** Opening Text passage block **

The --no-localhost flag is important. These commands normally set up a locally running httpd to verify your identity. Since you ran the commands inside a container, ’localhost’ is within the container, and NOT your hosts interface. It was more work than it’s worth doing all the port forwarding, and –no-localhost solves that problem completely.

Save the token returned from the login:ci invocation. You’ll need it when you set up your travis-ci repository.

I used all the default options on my repo’s configuration in travis-ci, and added the below specified environment variables to be able to perform the actual deploy.

The following three files should be located in the base directory of your public Git repository.

.travis.yml

language: node_js
node_js:
  - "stable"
script:
  - echo "Deploying!"
install:
  - npm install -g firebase-tools
after_success:
  - firebase deploy --project $FIREBASE_PROJECT --token $FIREBASE_TOKEN --only hosting:$TARGET

This travis-ci configuraiton uses a node_js container, installs the firebase-tools, and then runs a hosting-only deploy of the content to the configured project and host target.

** Closing Text passage block **
** Opening Recorded information block **

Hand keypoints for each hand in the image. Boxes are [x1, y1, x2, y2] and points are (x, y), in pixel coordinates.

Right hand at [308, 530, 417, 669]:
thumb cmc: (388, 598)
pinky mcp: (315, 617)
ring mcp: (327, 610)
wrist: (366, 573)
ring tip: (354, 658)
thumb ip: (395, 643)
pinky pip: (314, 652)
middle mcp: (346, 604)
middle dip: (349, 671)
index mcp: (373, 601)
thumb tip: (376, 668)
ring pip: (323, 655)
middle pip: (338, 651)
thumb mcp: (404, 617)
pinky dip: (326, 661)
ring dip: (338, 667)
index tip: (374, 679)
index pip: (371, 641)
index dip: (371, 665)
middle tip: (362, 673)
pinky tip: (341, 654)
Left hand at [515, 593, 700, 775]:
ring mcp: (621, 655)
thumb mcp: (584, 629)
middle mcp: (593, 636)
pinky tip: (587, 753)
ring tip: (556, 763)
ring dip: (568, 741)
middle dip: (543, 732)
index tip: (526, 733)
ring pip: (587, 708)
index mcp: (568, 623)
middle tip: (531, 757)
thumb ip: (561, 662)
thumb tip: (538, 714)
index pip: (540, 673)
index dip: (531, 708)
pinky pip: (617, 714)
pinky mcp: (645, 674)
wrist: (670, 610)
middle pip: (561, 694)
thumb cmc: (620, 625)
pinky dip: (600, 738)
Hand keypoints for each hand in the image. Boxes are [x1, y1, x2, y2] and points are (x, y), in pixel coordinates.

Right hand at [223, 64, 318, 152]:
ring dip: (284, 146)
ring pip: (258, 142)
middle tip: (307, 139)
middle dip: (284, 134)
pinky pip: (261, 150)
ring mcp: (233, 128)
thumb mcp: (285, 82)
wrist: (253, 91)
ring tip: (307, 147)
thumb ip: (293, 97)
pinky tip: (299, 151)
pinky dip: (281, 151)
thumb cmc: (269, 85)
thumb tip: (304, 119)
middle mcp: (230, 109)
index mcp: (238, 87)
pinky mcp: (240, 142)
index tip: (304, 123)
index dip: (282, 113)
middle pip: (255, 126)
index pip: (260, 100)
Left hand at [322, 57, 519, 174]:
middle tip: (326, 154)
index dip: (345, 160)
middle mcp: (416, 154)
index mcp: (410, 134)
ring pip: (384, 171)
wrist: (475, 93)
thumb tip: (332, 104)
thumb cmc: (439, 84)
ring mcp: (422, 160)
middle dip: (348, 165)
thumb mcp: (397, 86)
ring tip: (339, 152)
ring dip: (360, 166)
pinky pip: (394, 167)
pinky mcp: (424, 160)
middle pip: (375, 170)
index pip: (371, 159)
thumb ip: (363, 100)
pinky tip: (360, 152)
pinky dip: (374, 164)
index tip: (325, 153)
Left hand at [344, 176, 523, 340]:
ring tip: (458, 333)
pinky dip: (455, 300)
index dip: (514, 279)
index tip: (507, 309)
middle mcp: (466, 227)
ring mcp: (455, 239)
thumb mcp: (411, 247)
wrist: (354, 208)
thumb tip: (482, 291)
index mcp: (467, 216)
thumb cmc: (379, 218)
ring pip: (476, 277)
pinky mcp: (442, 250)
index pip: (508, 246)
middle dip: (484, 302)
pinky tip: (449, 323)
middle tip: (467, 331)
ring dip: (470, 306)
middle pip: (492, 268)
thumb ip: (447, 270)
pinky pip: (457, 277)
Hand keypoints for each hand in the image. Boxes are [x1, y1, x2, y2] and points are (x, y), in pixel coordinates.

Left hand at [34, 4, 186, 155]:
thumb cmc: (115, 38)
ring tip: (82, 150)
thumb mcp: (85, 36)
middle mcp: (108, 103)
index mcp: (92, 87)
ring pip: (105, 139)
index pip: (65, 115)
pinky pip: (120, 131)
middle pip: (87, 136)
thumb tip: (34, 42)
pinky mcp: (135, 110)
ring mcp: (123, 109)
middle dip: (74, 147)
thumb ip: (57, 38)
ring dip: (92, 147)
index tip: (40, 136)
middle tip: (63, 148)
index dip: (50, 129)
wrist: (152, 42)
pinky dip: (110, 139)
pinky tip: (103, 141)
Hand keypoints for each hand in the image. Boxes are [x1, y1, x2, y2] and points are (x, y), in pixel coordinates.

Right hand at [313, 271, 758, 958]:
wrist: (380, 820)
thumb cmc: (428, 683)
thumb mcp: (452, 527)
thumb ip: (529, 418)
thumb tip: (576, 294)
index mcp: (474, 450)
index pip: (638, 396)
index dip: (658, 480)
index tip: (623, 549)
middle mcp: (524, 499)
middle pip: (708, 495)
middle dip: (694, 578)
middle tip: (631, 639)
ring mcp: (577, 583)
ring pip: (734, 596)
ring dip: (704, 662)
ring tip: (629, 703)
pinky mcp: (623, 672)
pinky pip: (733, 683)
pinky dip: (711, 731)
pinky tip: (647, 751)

** Closing Recorded information block **
** Opening Recorded information block **

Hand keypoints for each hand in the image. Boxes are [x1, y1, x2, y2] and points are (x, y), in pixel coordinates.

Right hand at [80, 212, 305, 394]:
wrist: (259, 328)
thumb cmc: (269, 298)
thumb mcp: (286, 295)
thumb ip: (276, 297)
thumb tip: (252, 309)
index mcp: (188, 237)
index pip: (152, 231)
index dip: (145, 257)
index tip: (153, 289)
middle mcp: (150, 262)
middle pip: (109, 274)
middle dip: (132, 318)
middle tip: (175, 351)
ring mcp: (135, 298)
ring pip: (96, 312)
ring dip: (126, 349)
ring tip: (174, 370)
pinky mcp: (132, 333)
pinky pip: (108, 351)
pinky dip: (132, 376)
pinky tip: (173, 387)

** Closing Recorded information block **

## Required tasks
• a. Print the Firebase deployment text from "The --no-localhost flag" to "public Git repository.".
• b. Carry on the Firebase deployment text from the point where it ends.
The lines play no part in what you are asked to do here.

## List of answers
• a.
The --no-localhost flag is important. These commands normally set up a locally running httpd to verify your identity. Since you ran the commands inside a container, ’localhost’ is within the container, and NOT your hosts interface. It was more work than it’s worth doing all the port forwarding, and –no-localhost solves that problem completely.

Save the token returned from the login:ci invocation. You’ll need it when you set up your travis-ci repository.

I used all the default options on my repo’s configuration in travis-ci, and added the below specified environment variables to be able to perform the actual deploy.

The following three files should be located in the base directory of your public Git repository.

• b.
.firebaserc

{
  "projects": {
    "prod": "formannet-infra"
  },
  "targets": {
    "formannet-infra": {
      "hosting": {
        "blog-prod": [
          "blog.jeffreyforman.net"
        ]
      }
    }
  }
}

This JSON file configures the project associated with your repository, along with the targets of the hosting deploy. (This was one of the more confusing parts of the deploy. If you only have one site per Firebase project, you don’t need a .firebaserc file)

In this instance:

  • FIREBASE_PROJECT: My firebase project with the hosting setup, specifying the FQDN for the Hugo site.
  • FIREBASE_TOKEN: Token generated by ‘firebase login:ci’, allowing for human-uninvolved deploys.
  • TARGET: The specific site configured in my Firebase project to deploy. This allows me to specify a staging or prod deployment target. (In this case, blog-prod)

firebase.json

{
  "hosting": {
    "target": "blog-prod",
    "public": "blog",
    "ignore": [
      "firebase.json",
      "**/.*",
      "**/node_modules/**"
    ]
  }
}

firebase.json configures which directory is used for the deploy (in this case, blog), for the target blog-prod, excluding the listed files from being deployed.

Documentation for the configuration files can be found at https://firebase.google.com/docs/hosting/full-config.

An image of travis-ci deploying a blog update:

Image of TravisCI deploy workflow

You have now, with two Git commits, deployed a blog update to your Firebase-hosted website without any of the other expensive dependencies of deployment. And you even get an email once deployment has completed.

Victory.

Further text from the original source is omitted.